>Date: Fri, 13 Apr 2001 17:16:23 -0800
>From: Lee Corbin <firstname.lastname@example.org>
>Subject: Re: The pool we're trying to paddle in
>J Corbally wrote
> > Seems to me like the death penalty is more a case of
> > legalized communal revenge than anything to do with
> > justice. The idea that a Govt. can actually kill
> > someone is disturbing.
>Isn't the idea that a government can put you in prison for
>life, deny you any chance to pursue a career, or marry, or
>travel, or even have children equally disturbing to you?
As disturbing as ending that existence? Not by a mile, no.
>You perhaps may want to bring about a situation where
>person A can in fact kill person B, but no government
>can kill person A regardless of what he has done.
Person A can in fact kill person B, but it is violating the law. Why
should a Government be allowed to bypass that law? For the protection of
society? I've yet to see a good reason.
>Also, isn't it better to let ten thousand guilty men
>go free rather than deprive an innocent man of his
>livelihood, his freedom, and his family? (Never mind
>what the ten thousand guilty men may do; apparently
>what's important is that our own hands, i.e., our
>government's hands, remain clean.)
I fail to see the connection between the 10,000 "guilty" men and the one
"innocent" one. We don't decide one on the basis of the other.
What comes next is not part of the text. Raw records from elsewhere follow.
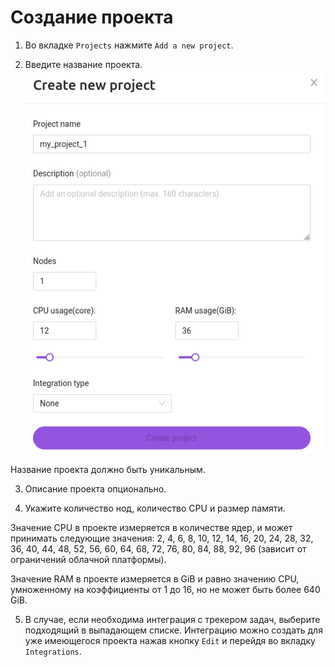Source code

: 
# Создание проекта

1. Во вкладке `Projects` нажмите `Add a new project`.

2. Введите название проекта.  
![Создание проекта](assets/create_project_2.png)

Название проекта должно быть уникальным.

3. Описание проекта опционально.

4. Укажите количество нод, количество CPU и размер памяти.

Значение CPU в проекте измеряется в количестве ядер, и может принимать следующие значения: 2, 4, 6, 8, 10, 12, 14, 16, 20, 24, 28, 32, 36, 40, 44, 48, 52, 56, 60, 64, 68, 72, 76, 80, 84, 88, 92, 96 (зависит от ограничений облачной платформы).

Значение RAM в проекте измеряется в GiB и равно значению CPU, умноженному на коэффициенты от 1 до 16, но не может быть более 640 GiB.

5. В случае, если необходима интеграция с трекером задач, выберите подходящий в выпадающем списке. Интеграцию можно создать для уже имеющегося проекта нажав кнопку `Edit` и перейдя во вкладку `Integrations`.
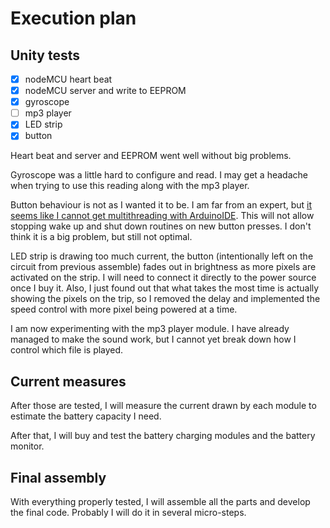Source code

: # Execution plan

## Unity tests

- [X] nodeMCU heart beat
- [X] nodeMCU server and write to EEPROM
- [X] gyroscope
- [ ] mp3 player
- [X] LED strip
- [X] button

Heart beat and server and EEPROM went well without big problems.

Gyroscope was a little hard to configure and read. I may get a headache when trying to use this reading along with the mp3 player.

Button behaviour is not as I wanted it to be. I am far from an expert, but [it seems like I cannot get multithreading with ArduinoIDE](https://www.esp8266.com/viewtopic.php?f=32&t=22985). This will not allow stopping wake up and shut down routines on new button presses. I don't think it is a big problem, but still not optimal.

LED strip is drawing too much current, the button (intentionally left on the circuit from previous assemble) fades out in brightness as more pixels are activated on the strip. I will need to connect it directly to the power source once I buy it. Also, I just found out that what takes the most time is actually showing the pixels on the trip, so I removed the delay and implemented the speed control with more pixel being powered at a time.

I am now experimenting with the mp3 player module. I have already managed to make the sound work, but I cannot yet break down how I control which file is played.

## Current measures

After those are tested, I will measure the current drawn by each module to estimate the battery capacity I need.

After that, I will buy and test the battery charging modules and the battery monitor.

## Final assembly

With everything properly tested, I will assemble all the parts and develop the final code. Probably I will do it in several micro-steps.

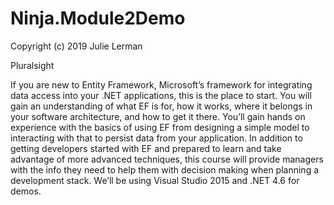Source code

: # Ninja.Module2Demo

Copyright (c) 2019 Julie Lerman

Pluralsight

If you are new to Entity Framework, Microsoft’s framework for integrating data access into your .NET applications, this is the place to start. You will gain an understanding of what EF is for, how it works, where it belongs in your software architecture, and how to get it there. You’ll gain hands on experience with the basics of using EF from designing a simple model to interacting with that to persist data from your application. In addition to getting developers started with EF and prepared to learn and take advantage of more advanced techniques, this course will provide managers with the info they need to help them with decision making when planning a development stack. We’ll be using Visual Studio 2015 and .NET 4.6 for demos.
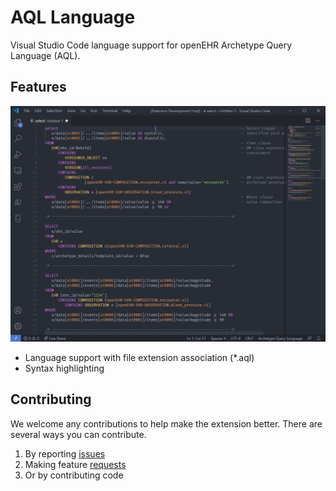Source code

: # AQL Language

Visual Studio Code language support for openEHR Archetype Query Language (AQL).

## Features
![screencast](https://raw.githubusercontent.com/DIPSAS/vscode-aql/master/images/aql.png)

* Language support with file extension association (\*.aql)
* Syntax highlighting

## Contributing
We welcome any contributions to help make the extension better. There are several ways you can contribute. 

1. By reporting [issues](https://github.com/DIPSAS/vscode-aql/issues)
2. Making feature [requests](https://github.com/DIPSAS/vscode-aql/issues)
3. Or by contributing code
Let each
one be judged on its' own merits. Justice isn't measured by how many
guilty we discard for every innocent. It isn't a performance ratio. It's
about a process to determine the actual sequence of events and individuals
involved in an incident. And it errs on the side of the accused, for good
reason. If that's having clean hands, be it an individual or Government,
then I can certainly live with that.
"If you can't take a little bloody nose, maybe you ought to go back home and
crawl under your bed. It's not safe out here. It's wondrous, with treasures
to satiate desires both subtle and gross. But it's not for the timid."